C’est merveilleux, laisse-moi juste m’y habituer et ensuite on y va à fond. » Louis se retira et commença à caresser son vagin avec de lents mouvements de va-et-vient. « Maintenant bébé, je veux plus de bite noire, s’il te plaît », dit Louis en poussant profondément, au-delà de son col de l’utérus. Il était enfoncé jusqu’aux couilles, leurs monts pubiens se frottant l’un contre l’autre. Elle remua ses fesses en petits cercles, il pouvait sentir les parois de son vagin se contracter autour de sa bite, c’était l’expérience la plus incroyable de sa vie.

Elle commença à enfoncer son doigt dans son dos tandis qu’un grognement guttural s’échappait de sa gorge : « Chéri, je jouis ! Ahhhhhhhhhhh ! » Il sentit un liquide couler d’elle ; elle rapprocha son visage du sien : « Plus profond, chéri, plus profond ! » Il poussa, elle poussa encore et encore, et elle eut un deuxième et un troisième orgasme. Elle continuait de faire de petits cercles avec ses fesses pour créer de la friction dans son vagin pour sa verge. Son corps se raidit, il poussa fort, elle poussa et son pénis éjacula dans un torrent de sperme chaud. Alors que son pénis éjaculait une seconde fois, elle fut prise de convulsions et eut un autre orgasme hurlant.

Ils restèrent allongés, respirant bruyamment, pendant quelques minutes. Louis retira son pénis, qui fit un bruit mouillé en sortant, immédiatement suivi d’un flot de sperme chaud. Terry avait tout filmé. « Maman, remets ta culotte, descends, prépare-nous de la vodka. » Sans un mot, elle se leva, remit sa culotte et se dirigea vers le bar.

« Alors, comment était la chatte, mec ? » « C’était génial, je peux en avoir plus ? » « Bien sûr, mon père ne rentre que mercredi. » « Tu vas la baiser maintenant ? » « Pas moi, je vais la baiser par derrière. » Juste à ce moment-là, elle entra dans la chambre avec trois verres.

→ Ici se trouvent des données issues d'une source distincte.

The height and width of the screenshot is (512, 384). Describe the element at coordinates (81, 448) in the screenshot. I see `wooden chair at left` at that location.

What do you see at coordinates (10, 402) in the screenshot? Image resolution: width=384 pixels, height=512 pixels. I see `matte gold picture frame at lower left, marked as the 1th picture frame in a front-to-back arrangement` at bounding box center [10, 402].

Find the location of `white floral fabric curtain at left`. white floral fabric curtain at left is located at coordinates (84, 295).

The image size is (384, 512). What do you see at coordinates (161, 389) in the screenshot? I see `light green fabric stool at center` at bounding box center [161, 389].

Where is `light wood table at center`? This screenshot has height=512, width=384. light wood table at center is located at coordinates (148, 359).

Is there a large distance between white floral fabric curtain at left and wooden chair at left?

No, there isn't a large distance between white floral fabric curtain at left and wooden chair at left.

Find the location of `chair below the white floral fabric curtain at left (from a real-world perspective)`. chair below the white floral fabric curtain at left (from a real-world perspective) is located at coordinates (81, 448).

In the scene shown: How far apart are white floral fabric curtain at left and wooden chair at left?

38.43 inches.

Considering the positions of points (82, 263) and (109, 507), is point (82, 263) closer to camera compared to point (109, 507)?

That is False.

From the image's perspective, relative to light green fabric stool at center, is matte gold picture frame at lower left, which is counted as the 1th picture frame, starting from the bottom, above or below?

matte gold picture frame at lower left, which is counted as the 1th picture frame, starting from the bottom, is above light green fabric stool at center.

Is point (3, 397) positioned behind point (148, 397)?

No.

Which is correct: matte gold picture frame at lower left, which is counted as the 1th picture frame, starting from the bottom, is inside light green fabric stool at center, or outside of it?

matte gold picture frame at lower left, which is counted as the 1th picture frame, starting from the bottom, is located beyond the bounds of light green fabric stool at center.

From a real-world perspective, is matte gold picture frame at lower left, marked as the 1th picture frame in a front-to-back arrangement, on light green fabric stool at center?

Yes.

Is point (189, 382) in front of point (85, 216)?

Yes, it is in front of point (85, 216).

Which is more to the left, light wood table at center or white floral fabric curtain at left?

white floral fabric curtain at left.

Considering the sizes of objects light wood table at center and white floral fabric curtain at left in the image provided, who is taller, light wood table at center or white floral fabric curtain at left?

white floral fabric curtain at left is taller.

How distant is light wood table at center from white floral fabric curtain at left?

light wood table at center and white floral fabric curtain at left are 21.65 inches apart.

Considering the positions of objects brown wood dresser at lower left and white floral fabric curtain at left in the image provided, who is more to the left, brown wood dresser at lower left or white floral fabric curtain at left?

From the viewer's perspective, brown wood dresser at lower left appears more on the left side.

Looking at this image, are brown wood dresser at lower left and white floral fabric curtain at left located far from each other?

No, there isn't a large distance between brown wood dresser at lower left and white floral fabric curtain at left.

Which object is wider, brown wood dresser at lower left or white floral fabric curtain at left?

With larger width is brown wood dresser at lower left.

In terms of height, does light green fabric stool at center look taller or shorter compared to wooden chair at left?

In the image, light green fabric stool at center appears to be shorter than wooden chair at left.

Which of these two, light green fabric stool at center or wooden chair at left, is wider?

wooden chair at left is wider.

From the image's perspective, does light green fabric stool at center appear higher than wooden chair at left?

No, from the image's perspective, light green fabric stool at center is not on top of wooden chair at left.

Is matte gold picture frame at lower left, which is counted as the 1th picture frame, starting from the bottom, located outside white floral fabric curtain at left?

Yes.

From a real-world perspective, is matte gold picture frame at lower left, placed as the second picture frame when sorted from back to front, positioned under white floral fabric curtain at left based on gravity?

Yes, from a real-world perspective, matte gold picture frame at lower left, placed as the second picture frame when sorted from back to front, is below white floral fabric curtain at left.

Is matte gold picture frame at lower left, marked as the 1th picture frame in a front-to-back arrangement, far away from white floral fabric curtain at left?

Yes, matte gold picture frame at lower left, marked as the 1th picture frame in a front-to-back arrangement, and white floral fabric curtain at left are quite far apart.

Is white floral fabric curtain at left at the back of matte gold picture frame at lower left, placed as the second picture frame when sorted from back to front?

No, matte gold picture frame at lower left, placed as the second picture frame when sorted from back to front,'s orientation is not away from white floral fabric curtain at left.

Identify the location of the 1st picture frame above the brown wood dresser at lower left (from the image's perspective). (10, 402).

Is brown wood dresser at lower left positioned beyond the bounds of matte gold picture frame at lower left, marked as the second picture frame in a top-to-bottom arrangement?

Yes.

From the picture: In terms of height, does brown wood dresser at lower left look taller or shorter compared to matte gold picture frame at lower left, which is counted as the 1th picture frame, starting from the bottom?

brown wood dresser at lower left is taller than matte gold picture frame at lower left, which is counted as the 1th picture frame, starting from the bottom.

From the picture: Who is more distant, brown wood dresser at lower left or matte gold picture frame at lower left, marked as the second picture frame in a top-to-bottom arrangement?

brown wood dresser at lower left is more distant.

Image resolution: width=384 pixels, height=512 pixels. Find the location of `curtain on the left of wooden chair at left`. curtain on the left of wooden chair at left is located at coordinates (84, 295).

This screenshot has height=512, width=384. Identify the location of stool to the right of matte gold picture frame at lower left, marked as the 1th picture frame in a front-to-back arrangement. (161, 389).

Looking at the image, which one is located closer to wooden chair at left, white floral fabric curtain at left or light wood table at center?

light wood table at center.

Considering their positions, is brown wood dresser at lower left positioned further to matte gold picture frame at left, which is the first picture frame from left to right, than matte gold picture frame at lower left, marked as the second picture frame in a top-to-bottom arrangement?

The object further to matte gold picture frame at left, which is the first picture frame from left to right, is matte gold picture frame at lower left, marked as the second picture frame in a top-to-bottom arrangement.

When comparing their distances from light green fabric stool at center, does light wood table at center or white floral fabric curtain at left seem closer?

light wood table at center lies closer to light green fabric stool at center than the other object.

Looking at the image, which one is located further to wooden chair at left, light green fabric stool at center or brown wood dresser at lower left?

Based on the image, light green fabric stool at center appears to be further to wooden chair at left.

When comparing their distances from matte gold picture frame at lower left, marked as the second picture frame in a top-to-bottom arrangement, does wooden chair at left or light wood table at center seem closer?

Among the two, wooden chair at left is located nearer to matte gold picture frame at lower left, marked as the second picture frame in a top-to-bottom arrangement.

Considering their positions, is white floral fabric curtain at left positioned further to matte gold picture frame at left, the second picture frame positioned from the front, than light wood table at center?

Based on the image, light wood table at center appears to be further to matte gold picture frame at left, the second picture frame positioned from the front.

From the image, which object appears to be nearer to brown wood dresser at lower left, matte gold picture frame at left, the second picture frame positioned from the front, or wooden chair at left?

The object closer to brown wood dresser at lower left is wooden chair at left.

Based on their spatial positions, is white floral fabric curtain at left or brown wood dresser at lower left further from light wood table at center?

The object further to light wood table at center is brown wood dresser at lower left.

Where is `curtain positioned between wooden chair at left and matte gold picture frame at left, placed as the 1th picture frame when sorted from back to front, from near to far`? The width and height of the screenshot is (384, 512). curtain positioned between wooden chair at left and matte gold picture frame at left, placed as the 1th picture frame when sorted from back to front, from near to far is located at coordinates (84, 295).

Louis regarda Terry. « Regarde devant sa culotte, mec, elle est trempée ! » « Lou, mon frère, c’est tout ton sperme. » « Maman, tu t’es déjà fait enculer ? »

« Non, chéri, jamais. » « Eh bien, tu vas perdre ta virginité anale ce soir. » « Va me chercher du lubrifiant, enlève-moi cette culotte. » Elle prit le lubrifiant et en enduisit complètement sa bite ; il prit ensuite le lubrifiant et en versa un peu dans son cul. Il y glissa son doigt pendant plusieurs minutes. « Prête, maman ? » « Oui, chéri, vas-y doucement, c’est ma première fois. »

Terry enfonça son pénis en elle ; une fois à l’intérieur, il le maintint en place une minute pour qu’elle s’y habitue. « Allez bébé, baise-moi le cul ! » Terry commença à la pénétrer presque immédiatement ; elle gémissait, se caressait le clitoris et poussait ses fesses en arrière pour accueillir ses coups de reins. Elle n’en croyait pas ses yeux, elle sentait son vagin se remplir de sperme, mon Dieu, elle allait jouir. Ses coups continuèrent pendant plusieurs minutes, tandis qu’elle avait deux orgasmes hurlants, puis il se raidit. Pour la première fois de sa vie, elle sentit son sperme chaud couler profondément en elle.

Pendant les deux heures qui suivirent, les deux garçons la baisèrent dans tous ses orifices. Toute la scène fut filmée. Il était presque minuit ; ils étaient complètement vidés. Chaque goutte de sperme qu’ils avaient en eux se trouvait maintenant en elle. « Maman, allons dormir. Demain matin, à ton réveil, tu ne te souviendras de rien. Maintenant, va dans ta chambre et dors. » Les garçons la nettoyèrent du mieux qu’ils purent, mais elle allait continuer à avoir des écoulements de sperme pendant au moins deux jours si Terry avait raison. Au petit-déjeuner, elle était de bien meilleure humeur, et les deux garçons savaient pourquoi.